Dictionary entry details
Sense 1
Meaning:
Marked by active interest and enthusiasm
Synonyms:
avid; zealous
Context example:
an avid sports fan
Similar:
enthusiastic (having or showing great excitement and interest)
Derivation:
zeal (excessive fervor to do something or accomplish some end)
zeal (a feeling of strong eagerness (usually in favor of a person or cause))
Context examples
Your police must indeed be zealous men and clever—oh, so clever!—in reading the heart, that they trouble themselves in such matter.
(Dracula, by Bram Stoker)
There is an excellent archway down yonder in case a too zealous policeman should intrude.
(His Last Bow, by Sir Arthur Conan Doyle)
Nothing had come of her zealous intervention; nor could I infer, from what he told me, that any clue had been obtained, for a moment, to Emily's fate.
(David Copperfield, by Charles Dickens)
Lady Russell was most anxiously zealous on the subject, and gave it much serious consideration.
(Persuasion, by Jane Austen)
He predicted the same fate to attraction, whereof the present learned are such zealous asserters.
(Gulliver's Travels into several remote nations of the world, by Jonathan Swift)
He has served the Colonel for five years as jockey and for seven as trainer, and has always shown himself to be a zealous and honest servant.
(The Memoirs of Sherlock Holmes, by Sir Arthur Conan Doyle)
Perhaps I shall get the credit also at some distant day, when I permit my zealous historian to lay out his foolscap once moreāeh, Watson?
(The Return of Sherlock Holmes, by Sir Arthur Conan Doyle)
Marianne's eagerness to be gone declared her dependence on finding him there; and Elinor was resolved not only upon gaining every new light as to his character which her own observation or the intelligence of others could give her, but likewise upon watching his behaviour to her sister with such zealous attention, as to ascertain what he was and what he meant, before many meetings had taken place.

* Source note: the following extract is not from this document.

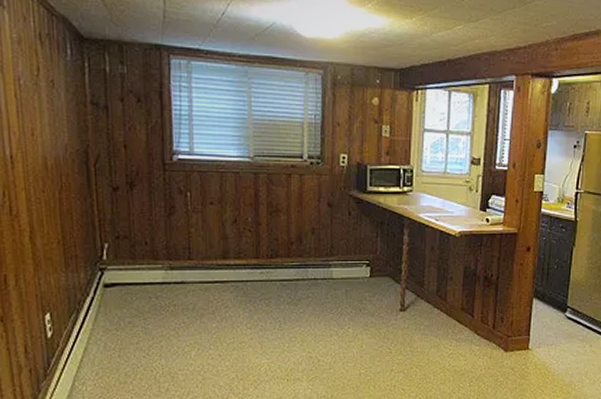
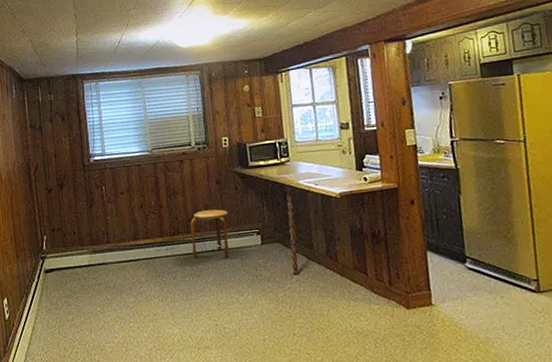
stool: none [291,235,338,288] -> present [190,209,230,258]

(Sense and Sensibility, by Jane Austen)
Mrs. Norris was most zealous in promoting the match, by every suggestion and contrivance likely to enhance its desirableness to either party; and, among other means, by seeking an intimacy with the gentleman's mother, who at present lived with him, and to whom she even forced Lady Bertram to go through ten miles of indifferent road to pay a morning visit.
(Mansfield Park, by Jane Austen)
Zealous in his ministerial labours, blameless in his life and habits, he yet did not appear to enjoy that mental serenity, that inward content, which should be the reward of every sincere Christian and practical philanthropist.